Shared Origins With the Penis

The clitoris and the penis develop from the same embryonic structure, called the genital tubercle. In the first weeks of development, this tissue is identical regardless of chromosomal sex. It has the potential to become either organ. In the presence of androgens (primarily testosterone), the tubercle develops into a penis with a fused tubular urethra. Without androgen signaling, the same tissue develops into a clitoris, with the vestibular folds remaining open to form the labia minora.

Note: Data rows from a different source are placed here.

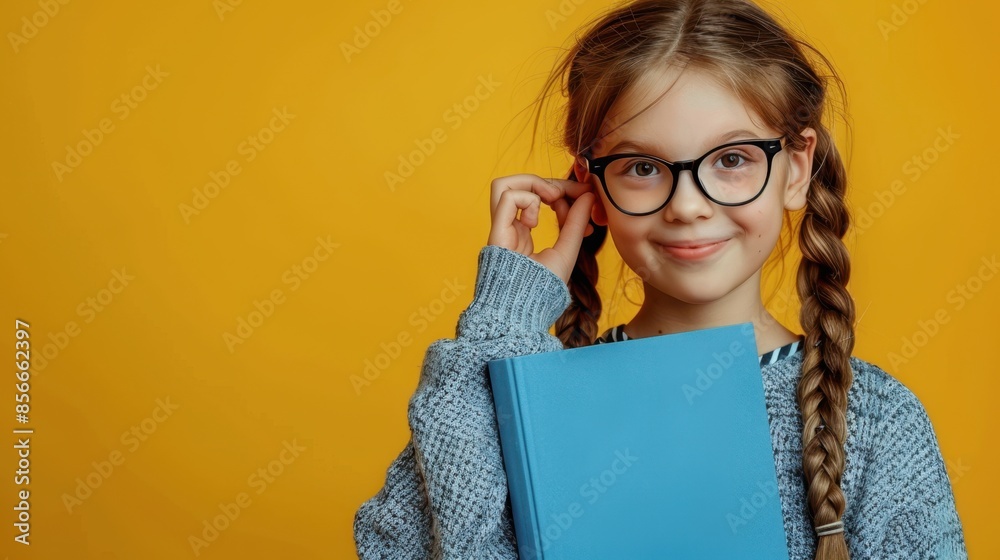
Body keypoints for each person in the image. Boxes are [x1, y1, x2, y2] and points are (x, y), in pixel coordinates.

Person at [353, 0, 969, 558]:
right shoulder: (525, 403)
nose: (688, 204)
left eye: (732, 160)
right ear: (591, 183)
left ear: (796, 169)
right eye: (643, 166)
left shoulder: (876, 422)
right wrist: (504, 320)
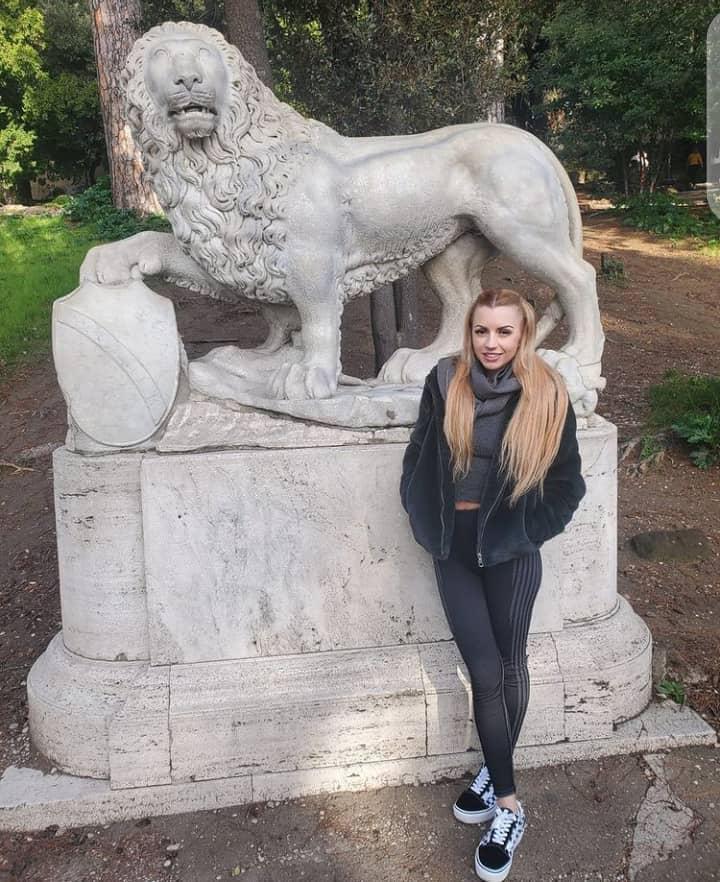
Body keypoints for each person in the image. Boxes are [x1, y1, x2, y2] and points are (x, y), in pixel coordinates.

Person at [400, 287, 586, 881]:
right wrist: (422, 515)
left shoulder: (547, 392)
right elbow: (418, 455)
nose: (492, 343)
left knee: (508, 666)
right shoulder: (445, 380)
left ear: (522, 334)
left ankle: (505, 803)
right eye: (482, 331)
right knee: (483, 671)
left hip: (510, 550)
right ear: (470, 332)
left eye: (504, 331)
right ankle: (501, 778)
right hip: (453, 548)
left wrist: (525, 531)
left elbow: (568, 484)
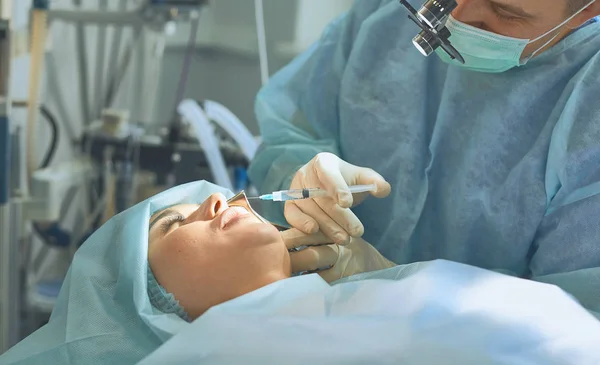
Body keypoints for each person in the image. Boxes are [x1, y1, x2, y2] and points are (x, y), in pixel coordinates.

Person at [248, 0, 600, 316]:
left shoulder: (589, 105)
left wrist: (403, 284)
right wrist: (299, 175)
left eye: (503, 11)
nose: (456, 18)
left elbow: (573, 321)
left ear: (588, 9)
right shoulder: (381, 17)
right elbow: (291, 129)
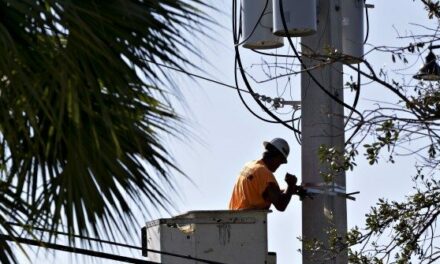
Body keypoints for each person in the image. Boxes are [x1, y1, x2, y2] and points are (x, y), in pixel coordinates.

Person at [229, 138, 300, 211]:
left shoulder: (250, 165)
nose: (280, 165)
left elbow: (266, 192)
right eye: (281, 161)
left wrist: (289, 191)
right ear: (276, 156)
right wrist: (290, 186)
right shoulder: (265, 173)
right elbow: (281, 205)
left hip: (234, 219)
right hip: (250, 220)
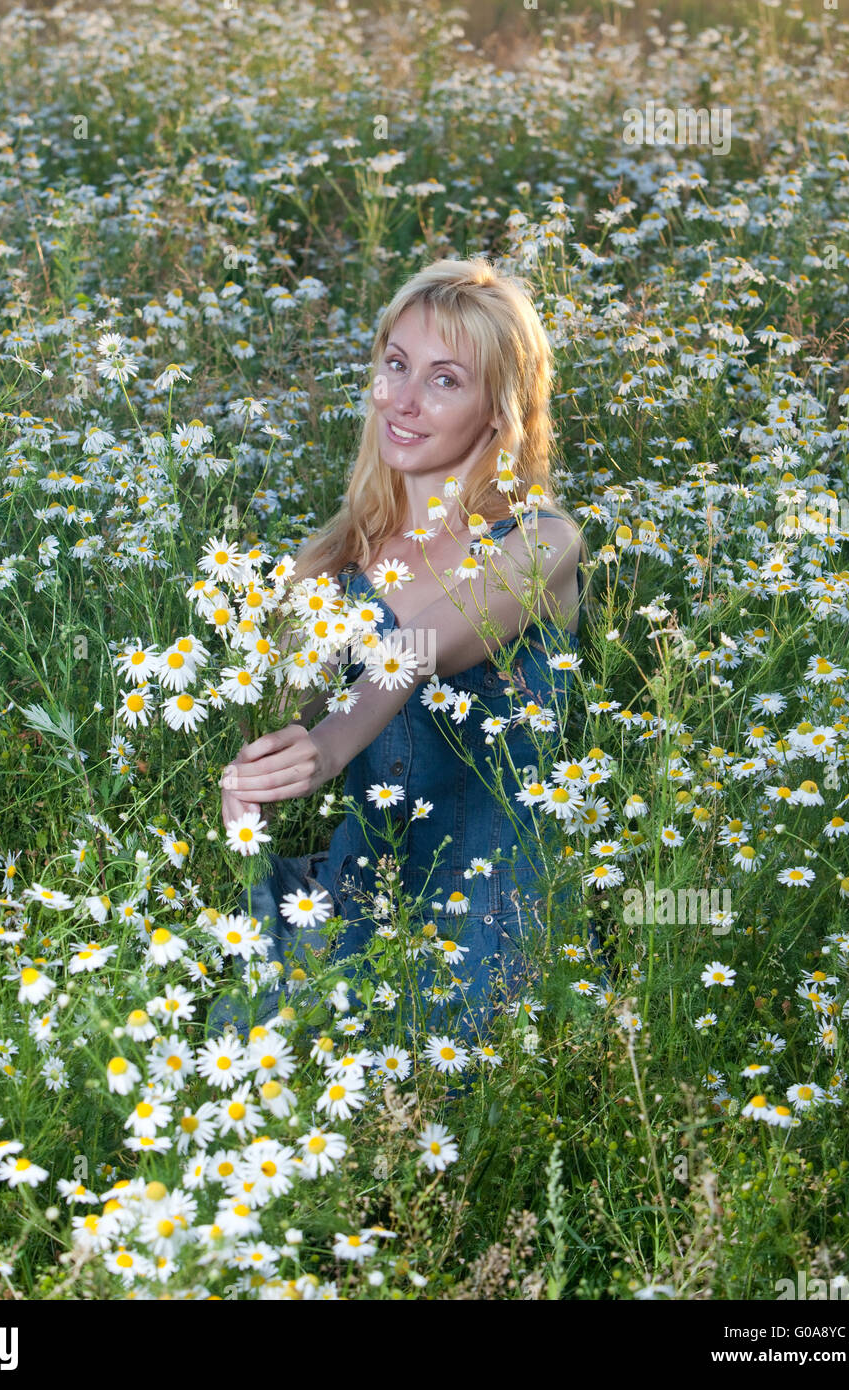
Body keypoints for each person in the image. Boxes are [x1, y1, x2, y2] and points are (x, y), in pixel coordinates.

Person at [216, 256, 590, 1037]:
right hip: (358, 892)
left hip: (487, 908)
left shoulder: (540, 541)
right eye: (396, 365)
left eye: (445, 380)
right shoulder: (334, 556)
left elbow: (420, 646)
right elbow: (274, 705)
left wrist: (325, 747)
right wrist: (253, 771)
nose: (404, 400)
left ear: (498, 409)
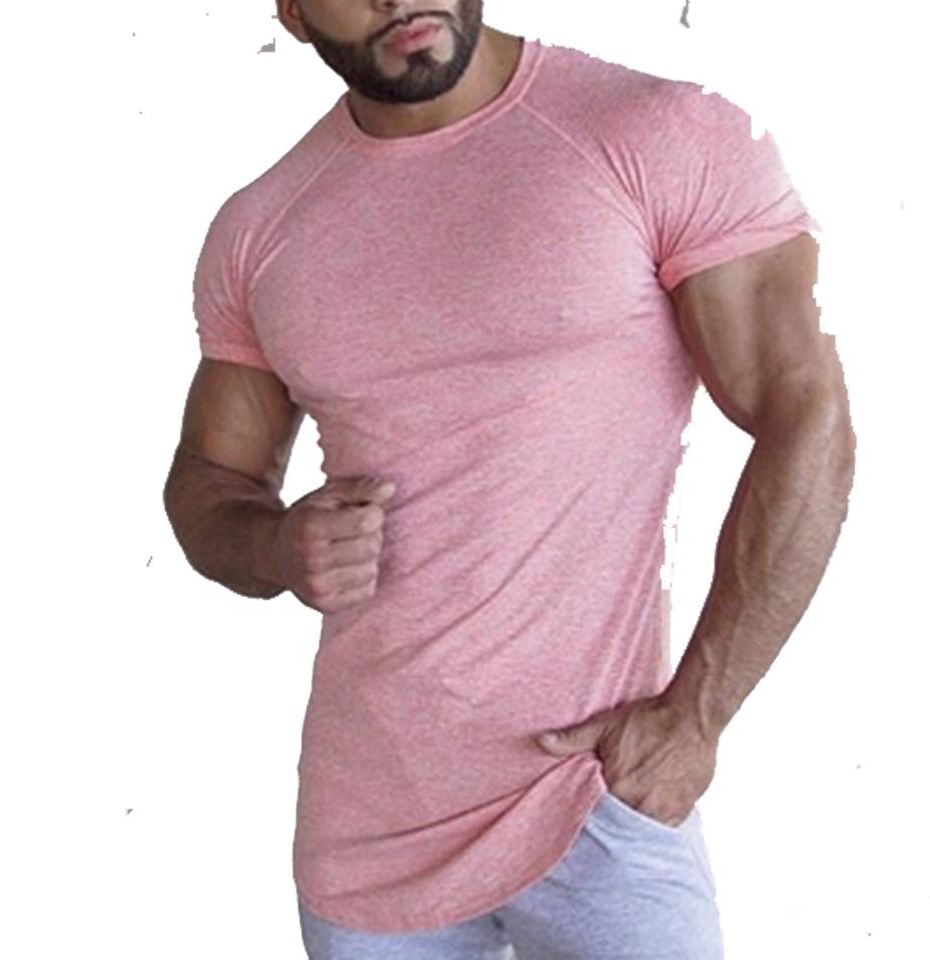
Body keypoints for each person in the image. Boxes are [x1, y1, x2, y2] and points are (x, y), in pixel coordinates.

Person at [163, 2, 855, 957]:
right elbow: (209, 479)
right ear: (291, 12)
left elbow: (806, 416)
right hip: (367, 838)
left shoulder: (656, 135)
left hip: (597, 802)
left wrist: (697, 716)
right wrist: (275, 545)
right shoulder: (262, 226)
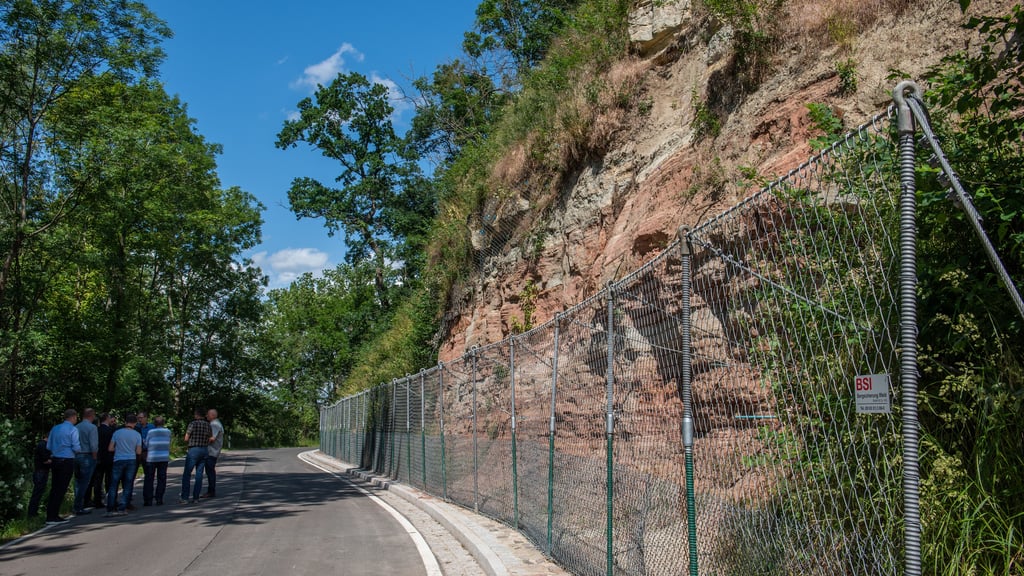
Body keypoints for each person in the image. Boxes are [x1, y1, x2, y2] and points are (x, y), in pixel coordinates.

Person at [45, 409, 80, 525]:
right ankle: (53, 516)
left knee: (55, 487)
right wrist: (77, 451)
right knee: (61, 488)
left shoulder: (55, 428)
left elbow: (49, 446)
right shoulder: (73, 429)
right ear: (73, 417)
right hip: (67, 460)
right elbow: (76, 447)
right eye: (76, 417)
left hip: (55, 459)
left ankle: (51, 514)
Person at [106, 414, 142, 517]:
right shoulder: (137, 434)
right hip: (131, 460)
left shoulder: (117, 433)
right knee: (128, 484)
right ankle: (122, 507)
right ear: (135, 423)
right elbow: (139, 451)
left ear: (125, 422)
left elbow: (110, 448)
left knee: (114, 484)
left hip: (118, 459)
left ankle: (110, 508)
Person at [180, 408, 211, 504]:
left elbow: (186, 438)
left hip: (193, 449)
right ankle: (196, 497)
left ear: (197, 415)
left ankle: (185, 497)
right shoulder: (208, 425)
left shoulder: (192, 424)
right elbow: (210, 437)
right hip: (204, 449)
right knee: (199, 474)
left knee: (187, 474)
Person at [73, 408, 98, 515]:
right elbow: (93, 444)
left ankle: (77, 504)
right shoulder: (92, 428)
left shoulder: (76, 427)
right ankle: (79, 505)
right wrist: (95, 457)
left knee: (77, 481)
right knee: (85, 482)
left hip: (76, 455)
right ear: (91, 415)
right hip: (87, 455)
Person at [143, 416, 172, 506]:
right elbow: (169, 441)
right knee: (162, 478)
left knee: (149, 478)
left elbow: (146, 444)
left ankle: (148, 500)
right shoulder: (168, 431)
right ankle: (159, 498)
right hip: (163, 457)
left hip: (152, 457)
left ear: (154, 423)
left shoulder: (151, 432)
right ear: (163, 423)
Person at [129, 411, 154, 510]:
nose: (139, 420)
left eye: (141, 417)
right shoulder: (135, 427)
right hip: (135, 452)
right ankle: (128, 497)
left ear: (146, 418)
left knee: (148, 475)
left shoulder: (151, 427)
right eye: (138, 418)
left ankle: (148, 498)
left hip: (146, 452)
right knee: (131, 475)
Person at [90, 412, 115, 509]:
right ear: (107, 419)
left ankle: (97, 500)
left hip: (98, 457)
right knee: (109, 478)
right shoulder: (111, 431)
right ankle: (110, 499)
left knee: (98, 480)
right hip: (109, 457)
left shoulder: (96, 430)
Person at [27, 434, 51, 517]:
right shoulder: (43, 445)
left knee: (38, 492)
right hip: (41, 471)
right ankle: (32, 513)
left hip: (41, 471)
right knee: (37, 492)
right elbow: (45, 460)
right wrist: (53, 461)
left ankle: (33, 512)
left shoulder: (43, 445)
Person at [202, 408, 224, 498]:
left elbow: (212, 438)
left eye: (208, 414)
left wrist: (201, 442)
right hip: (213, 450)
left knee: (210, 470)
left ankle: (211, 491)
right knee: (210, 470)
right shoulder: (216, 423)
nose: (206, 416)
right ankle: (211, 490)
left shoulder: (214, 424)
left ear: (213, 415)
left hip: (212, 451)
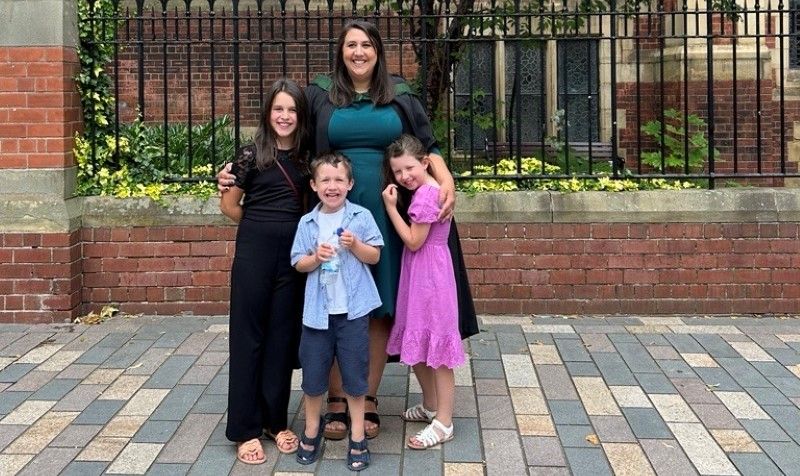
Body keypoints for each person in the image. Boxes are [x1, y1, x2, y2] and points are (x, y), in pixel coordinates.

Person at [218, 19, 478, 440]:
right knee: (331, 295)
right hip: (332, 209)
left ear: (378, 50)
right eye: (351, 45)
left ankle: (366, 397)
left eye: (366, 45)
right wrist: (236, 175)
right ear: (341, 52)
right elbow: (291, 143)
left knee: (374, 304)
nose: (358, 52)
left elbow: (428, 148)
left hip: (388, 214)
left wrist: (446, 184)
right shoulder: (321, 95)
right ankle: (335, 398)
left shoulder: (400, 95)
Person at [219, 78, 309, 464]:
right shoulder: (250, 154)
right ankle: (244, 428)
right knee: (248, 337)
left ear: (300, 115)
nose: (285, 116)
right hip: (254, 253)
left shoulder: (308, 157)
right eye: (278, 109)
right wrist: (260, 223)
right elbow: (229, 206)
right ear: (268, 113)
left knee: (280, 339)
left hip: (293, 258)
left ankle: (274, 420)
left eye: (291, 110)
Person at [290, 153, 383, 471]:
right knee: (314, 376)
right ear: (315, 185)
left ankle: (357, 435)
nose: (332, 186)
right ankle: (312, 429)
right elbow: (298, 262)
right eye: (325, 180)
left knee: (356, 375)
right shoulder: (307, 222)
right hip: (317, 313)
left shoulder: (361, 217)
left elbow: (374, 256)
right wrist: (315, 257)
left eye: (339, 180)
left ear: (350, 184)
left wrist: (355, 244)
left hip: (353, 312)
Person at [381, 134, 465, 449]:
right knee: (415, 339)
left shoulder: (426, 195)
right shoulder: (425, 191)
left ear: (425, 162)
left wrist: (391, 208)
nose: (404, 176)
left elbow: (415, 241)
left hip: (430, 276)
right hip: (421, 273)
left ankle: (444, 422)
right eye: (398, 171)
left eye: (409, 168)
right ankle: (431, 405)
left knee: (439, 351)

This shared origin explains the structural parallels between the two organs. Both contain paired erectile bodies made of the same type of spongy tissue. Both engorge through the same vasocongestion mechanism. Both are innervated by the dorsal nerve running along their length. The key difference is scale and configuration: the clitoral erectile tissue splits into internal branches rather than forming a single external shaft, and the clitoris has no urinary function.

Wide Variation in Size and Shape

There is no standard clitoral size. Clinical studies consistently find far more diversity in clitoral dimensions than textbooks suggest, and the full range of normal is broad. The glans alone varies considerably in width and prominence from person to person. The internal structures also vary in length and volume, which may partly explain why different women respond to different types of stimulation.

Researchers have noted that even basic measurements like average glans diameter in adult women are not well documented, in part because the clitoris has historically received far less anatomical study than the penis. A 2005 study of 50 women found significant diversity in clitoral size, color, and tissue texture, reinforcing that there is no single “normal” appearance.